Books
Riley Sager: five movies that inspired my writing
Although I write books for a living, my heart belongs to the movies. There’s nothing quite like the communal experience of sitting in a darkened theater with a group of strangers, watching a film for the very first time.
Since Final Girls is a novelistic take on the beloved horror movie trope, it’s only natural that the lifeblood of many different films run through its veins. So here are five films that influenced the book. They may not be my favorite scary movie — although two certainly are — but they’re the ones that helped make the book what it is today.
Psycho (Alfred Hitchcock, 1960)
It feels a bit silly writing about Psycho when so much has already been written. The shower scene. Norman Bates. Mother. All of them have rightfully attained the status of legend. Yet for the purposes of Final Girls, I was inspired less by the movie than by its setting. You see, Samantha Boyd, the second of three “final girls” integral to the book’s plot, survived a massacre at a place known as The Nightlight Inn. It’s a run-down motel on the outskirts of Tampa, Florida. And though I don’t describe it in very much detail, you can be sure that it looks a lot like a certain Bates Motel.
Halloween (John Carpenter, 1978)
This is it, the movie I was watching when I first got the idea for what would eventually become Final Girls. I love everything about it, from the shocking first minutes to the slow burn middle to the absolute nightmare of the ending. I can truly say that there’d be no Final Girls without Halloween, just like there’d be no concept of the “final girl” without Laurie Strode. They weren’t the first of their kind in film history, but they certainly had the biggest influence.
Single White Female (Barbet Schroeder, 1992)
Let’s be frank: This isn’t a very good movie. It’s certainly no Psycho. It’s not even Fatal Attraction, to which it owes a considerable debt. But Single White Female does pose an interesting, unnerving question — how much do you really know about the people you live with? By inviting Jennifer Jason Leigh into her home, Bridget Fonda opens a Pandora’s Box of trouble. I decided to do the same thing in Final Girls, but with a twist that will hopefully makes readers’ jaws hit the floor.
Scream (Wes Craven, 1996)
After years of shoddy imitations and endless remakes, the slasher genre was in dire straits. Then along came Scream, which picked up the tarnished knife, gave it a self-referential polish and left the world laughing and shrieking at the same time. It also turned this movie lover into a horror hound. Before Scream, I wanted nothing to do with scary movies. After Scream, I couldn’t get enough. And in Sidney Prescott, played with spiky vulnerability by Neve Campbell, I found my quintessential “final girl.”

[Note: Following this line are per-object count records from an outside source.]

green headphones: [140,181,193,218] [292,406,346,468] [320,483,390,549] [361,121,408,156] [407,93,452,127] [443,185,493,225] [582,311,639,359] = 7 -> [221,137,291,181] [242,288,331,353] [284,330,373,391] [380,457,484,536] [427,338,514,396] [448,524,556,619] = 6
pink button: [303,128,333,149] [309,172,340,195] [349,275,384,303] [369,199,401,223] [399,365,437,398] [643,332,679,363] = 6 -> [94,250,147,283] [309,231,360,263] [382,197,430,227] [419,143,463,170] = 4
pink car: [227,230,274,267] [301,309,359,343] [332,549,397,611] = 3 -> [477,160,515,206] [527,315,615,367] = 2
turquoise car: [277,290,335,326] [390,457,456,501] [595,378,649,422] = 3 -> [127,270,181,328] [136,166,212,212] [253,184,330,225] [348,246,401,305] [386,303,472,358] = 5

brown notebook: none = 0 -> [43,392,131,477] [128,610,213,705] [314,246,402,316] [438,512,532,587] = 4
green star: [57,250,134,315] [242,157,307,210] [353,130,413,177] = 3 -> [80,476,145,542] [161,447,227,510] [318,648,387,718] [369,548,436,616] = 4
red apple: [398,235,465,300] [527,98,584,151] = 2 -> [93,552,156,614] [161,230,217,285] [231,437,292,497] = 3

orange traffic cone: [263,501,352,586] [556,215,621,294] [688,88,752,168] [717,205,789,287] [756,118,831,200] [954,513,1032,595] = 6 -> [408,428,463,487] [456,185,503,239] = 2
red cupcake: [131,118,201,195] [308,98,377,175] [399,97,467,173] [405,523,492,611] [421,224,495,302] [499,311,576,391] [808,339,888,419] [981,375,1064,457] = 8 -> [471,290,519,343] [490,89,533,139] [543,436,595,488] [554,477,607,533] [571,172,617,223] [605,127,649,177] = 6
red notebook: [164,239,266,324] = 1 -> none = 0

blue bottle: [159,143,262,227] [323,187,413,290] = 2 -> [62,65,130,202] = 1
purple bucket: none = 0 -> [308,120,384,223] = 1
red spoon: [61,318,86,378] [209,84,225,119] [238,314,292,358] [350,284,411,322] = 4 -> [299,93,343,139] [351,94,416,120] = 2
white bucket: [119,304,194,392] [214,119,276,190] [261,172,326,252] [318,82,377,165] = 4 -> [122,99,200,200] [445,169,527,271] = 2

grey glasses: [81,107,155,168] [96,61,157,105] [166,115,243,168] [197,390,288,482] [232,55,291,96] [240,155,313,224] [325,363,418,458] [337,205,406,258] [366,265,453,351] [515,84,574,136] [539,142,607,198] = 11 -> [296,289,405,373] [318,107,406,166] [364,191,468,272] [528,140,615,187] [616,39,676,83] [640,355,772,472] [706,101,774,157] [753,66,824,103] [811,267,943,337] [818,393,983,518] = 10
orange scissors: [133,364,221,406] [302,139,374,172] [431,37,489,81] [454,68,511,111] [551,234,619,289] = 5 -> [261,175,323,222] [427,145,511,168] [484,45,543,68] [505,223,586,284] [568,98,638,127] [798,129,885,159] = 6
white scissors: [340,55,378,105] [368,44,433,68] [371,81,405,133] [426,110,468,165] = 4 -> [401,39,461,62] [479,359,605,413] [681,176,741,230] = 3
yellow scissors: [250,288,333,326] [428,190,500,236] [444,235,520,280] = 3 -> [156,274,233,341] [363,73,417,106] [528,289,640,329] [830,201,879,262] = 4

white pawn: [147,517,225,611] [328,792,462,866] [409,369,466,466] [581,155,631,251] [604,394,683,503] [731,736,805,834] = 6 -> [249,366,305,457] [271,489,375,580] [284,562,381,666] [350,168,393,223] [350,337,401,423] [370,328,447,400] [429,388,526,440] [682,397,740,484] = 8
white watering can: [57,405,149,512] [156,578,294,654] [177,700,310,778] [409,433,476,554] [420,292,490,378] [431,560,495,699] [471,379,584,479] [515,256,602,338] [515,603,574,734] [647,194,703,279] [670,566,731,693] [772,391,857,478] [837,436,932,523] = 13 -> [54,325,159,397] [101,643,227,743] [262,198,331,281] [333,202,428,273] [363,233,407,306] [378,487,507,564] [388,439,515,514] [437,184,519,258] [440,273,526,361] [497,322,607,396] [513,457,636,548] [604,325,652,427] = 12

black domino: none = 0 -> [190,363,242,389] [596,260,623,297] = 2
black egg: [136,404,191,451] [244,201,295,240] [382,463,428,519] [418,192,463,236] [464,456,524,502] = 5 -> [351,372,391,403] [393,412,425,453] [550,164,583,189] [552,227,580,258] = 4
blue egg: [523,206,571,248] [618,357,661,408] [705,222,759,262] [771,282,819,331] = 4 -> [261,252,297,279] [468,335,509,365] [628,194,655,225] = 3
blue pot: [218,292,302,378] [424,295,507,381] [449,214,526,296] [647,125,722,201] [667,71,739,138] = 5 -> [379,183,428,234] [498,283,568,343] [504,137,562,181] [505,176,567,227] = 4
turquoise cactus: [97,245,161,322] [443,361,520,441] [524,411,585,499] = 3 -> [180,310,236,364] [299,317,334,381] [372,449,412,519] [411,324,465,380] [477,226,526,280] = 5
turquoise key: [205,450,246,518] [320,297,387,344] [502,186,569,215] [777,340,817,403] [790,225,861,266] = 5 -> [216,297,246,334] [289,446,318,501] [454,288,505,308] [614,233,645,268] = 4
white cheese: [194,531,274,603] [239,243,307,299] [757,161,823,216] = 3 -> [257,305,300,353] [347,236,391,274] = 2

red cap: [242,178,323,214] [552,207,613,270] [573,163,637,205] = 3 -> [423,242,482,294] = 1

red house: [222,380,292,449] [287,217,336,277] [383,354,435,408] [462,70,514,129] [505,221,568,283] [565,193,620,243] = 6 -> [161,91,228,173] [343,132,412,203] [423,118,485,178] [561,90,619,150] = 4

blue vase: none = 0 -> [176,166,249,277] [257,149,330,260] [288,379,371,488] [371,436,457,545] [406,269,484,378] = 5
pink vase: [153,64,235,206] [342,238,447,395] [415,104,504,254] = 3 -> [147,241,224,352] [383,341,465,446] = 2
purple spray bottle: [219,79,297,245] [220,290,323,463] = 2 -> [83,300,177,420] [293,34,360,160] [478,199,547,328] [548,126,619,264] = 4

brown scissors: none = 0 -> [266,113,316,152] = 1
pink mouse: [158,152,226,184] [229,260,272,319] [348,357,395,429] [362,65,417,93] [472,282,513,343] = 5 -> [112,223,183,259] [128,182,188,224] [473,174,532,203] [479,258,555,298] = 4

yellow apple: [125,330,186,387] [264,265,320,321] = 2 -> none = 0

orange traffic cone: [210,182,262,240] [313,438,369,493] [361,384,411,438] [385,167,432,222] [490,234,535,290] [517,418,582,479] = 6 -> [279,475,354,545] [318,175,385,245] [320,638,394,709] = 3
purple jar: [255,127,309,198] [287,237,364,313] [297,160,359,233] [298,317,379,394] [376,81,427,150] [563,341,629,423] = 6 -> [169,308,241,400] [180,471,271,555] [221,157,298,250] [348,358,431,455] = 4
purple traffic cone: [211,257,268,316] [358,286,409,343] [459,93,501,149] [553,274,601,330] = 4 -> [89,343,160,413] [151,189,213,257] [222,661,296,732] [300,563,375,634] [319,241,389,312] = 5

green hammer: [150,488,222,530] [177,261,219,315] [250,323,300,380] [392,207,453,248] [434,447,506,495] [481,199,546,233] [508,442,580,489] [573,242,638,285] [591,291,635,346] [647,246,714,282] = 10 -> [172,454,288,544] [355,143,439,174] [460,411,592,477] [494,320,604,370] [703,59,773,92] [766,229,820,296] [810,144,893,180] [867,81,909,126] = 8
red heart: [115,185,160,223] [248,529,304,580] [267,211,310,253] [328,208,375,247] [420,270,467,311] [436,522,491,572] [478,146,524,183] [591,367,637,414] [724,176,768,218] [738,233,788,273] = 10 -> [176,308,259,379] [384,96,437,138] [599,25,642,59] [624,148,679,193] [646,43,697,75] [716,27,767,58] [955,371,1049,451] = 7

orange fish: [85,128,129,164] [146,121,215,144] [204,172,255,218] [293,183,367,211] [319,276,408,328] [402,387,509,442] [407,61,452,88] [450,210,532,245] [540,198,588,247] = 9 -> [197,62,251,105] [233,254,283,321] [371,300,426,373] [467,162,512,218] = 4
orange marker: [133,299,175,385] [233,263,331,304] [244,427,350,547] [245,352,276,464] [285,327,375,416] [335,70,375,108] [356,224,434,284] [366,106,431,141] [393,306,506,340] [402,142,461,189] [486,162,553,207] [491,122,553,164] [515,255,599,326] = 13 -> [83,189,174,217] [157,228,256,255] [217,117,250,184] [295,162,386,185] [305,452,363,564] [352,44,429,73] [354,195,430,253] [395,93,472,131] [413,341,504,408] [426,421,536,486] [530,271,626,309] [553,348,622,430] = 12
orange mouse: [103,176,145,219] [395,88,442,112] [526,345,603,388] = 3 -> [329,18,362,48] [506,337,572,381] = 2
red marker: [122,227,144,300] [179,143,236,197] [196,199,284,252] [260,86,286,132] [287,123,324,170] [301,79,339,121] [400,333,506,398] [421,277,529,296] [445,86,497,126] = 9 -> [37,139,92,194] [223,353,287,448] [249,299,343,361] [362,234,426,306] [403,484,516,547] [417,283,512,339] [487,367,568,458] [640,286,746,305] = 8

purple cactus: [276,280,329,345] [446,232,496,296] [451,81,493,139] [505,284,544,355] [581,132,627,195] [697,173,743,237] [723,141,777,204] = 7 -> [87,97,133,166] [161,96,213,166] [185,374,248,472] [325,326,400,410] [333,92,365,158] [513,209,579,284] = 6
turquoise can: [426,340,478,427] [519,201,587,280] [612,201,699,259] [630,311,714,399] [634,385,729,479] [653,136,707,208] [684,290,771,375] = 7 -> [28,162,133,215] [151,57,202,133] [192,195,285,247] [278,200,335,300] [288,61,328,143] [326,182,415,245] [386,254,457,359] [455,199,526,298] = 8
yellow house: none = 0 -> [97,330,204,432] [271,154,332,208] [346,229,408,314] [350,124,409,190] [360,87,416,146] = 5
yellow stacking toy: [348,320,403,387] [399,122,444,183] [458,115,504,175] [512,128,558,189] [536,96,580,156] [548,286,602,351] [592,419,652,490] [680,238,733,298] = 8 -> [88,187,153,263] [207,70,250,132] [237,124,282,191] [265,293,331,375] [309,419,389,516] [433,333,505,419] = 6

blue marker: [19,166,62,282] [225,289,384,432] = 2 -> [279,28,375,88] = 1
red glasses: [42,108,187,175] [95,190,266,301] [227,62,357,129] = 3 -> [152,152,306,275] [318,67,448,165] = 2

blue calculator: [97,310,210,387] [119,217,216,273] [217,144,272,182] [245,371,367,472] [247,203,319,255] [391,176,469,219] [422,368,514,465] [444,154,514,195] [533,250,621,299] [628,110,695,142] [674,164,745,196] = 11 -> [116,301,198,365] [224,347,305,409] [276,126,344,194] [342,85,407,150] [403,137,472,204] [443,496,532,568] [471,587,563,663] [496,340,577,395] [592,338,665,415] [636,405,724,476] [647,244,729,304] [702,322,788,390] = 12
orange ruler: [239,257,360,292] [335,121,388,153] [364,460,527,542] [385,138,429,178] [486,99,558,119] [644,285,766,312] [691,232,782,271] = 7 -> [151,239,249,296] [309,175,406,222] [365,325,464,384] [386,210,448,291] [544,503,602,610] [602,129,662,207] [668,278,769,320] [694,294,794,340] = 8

The Cabin in the Woods (Drew Goddard, 2012)
While a fantastic hybrid of slasher flick, film scholarship and dark comedy, The Cabin in the Woods begins as one thing, then warps into another before ending in the most unexpected fashion. It takes what you think you know about slasher flicks and turns it on its ear, simultaneously upending and exceeding expectations. My goal was to do the same thing, although with less winking humor and more psychological depth. If The Cabin in the Woods is a funhouse-mirror version of a horror movie, then Final Girls is its serious cousin.